__SET TASK__: Copy the lines of the entries below verbatim, beginning at the line that contains "scientific name: Pieris virginiensis" and stopping after the line that contains "order: Celastrales".

[START ENTRIES SUPPLIED]

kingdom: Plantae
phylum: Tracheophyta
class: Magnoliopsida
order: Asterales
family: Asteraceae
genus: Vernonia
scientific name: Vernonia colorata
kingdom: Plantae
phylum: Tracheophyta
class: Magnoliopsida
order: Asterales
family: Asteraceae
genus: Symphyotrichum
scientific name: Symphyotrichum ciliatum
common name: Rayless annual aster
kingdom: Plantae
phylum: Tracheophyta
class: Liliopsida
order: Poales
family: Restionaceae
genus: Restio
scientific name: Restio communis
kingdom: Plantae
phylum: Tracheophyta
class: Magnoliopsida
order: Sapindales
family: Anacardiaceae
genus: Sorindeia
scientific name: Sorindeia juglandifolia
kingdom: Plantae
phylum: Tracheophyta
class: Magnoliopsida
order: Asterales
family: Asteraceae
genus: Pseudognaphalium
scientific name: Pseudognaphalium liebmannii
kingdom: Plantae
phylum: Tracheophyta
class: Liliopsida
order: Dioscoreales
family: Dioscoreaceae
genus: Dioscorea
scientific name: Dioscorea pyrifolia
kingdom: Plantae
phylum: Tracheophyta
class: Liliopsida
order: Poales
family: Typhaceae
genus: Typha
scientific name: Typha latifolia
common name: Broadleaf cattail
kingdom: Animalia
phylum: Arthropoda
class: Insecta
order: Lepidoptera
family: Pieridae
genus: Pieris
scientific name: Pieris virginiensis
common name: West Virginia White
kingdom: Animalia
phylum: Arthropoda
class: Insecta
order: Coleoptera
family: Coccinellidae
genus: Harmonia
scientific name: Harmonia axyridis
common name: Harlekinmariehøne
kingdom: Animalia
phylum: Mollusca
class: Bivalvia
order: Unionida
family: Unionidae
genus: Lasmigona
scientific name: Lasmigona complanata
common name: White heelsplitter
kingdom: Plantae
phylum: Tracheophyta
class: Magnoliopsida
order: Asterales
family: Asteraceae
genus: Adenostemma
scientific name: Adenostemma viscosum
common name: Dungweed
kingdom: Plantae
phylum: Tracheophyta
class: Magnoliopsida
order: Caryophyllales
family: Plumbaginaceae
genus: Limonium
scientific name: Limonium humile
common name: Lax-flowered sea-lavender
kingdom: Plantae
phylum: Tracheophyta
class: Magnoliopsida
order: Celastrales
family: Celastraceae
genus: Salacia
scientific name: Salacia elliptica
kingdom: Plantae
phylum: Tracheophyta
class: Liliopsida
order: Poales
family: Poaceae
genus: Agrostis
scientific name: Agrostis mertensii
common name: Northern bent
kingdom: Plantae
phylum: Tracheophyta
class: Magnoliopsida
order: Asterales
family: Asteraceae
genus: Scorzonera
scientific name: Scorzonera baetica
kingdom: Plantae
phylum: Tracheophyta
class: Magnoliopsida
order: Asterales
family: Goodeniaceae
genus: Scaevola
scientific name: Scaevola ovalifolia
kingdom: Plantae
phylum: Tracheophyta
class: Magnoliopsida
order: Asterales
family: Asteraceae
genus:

[END ENTRIES SUPPLIED]

__THE OUTPUT__:
scientific name: Pieris virginiensis
common name: West Virginia White
kingdom: Animalia
phylum: Arthropoda
class: Insecta
order: Coleoptera
family: Coccinellidae
genus: Harmonia
scientific name: Harmonia axyridis
common name: Harlekinmariehøne
kingdom: Animalia
phylum: Mollusca
class: Bivalvia
order: Unionida
family: Unionidae
genus: Lasmigona
scientific name: Lasmigona complanata
common name: White heelsplitter
kingdom: Plantae
phylum: Tracheophyta
class: Magnoliopsida
order: Asterales
family: Asteraceae
genus: Adenostemma
scientific name: Adenostemma viscosum
common name: Dungweed
kingdom: Plantae
phylum: Tracheophyta
class: Magnoliopsida
order: Caryophyllales
family: Plumbaginaceae
genus: Limonium
scientific name: Limonium humile
common name: Lax-flowered sea-lavender
kingdom: Plantae
phylum: Tracheophyta
class: Magnoliopsida
order: Celastrales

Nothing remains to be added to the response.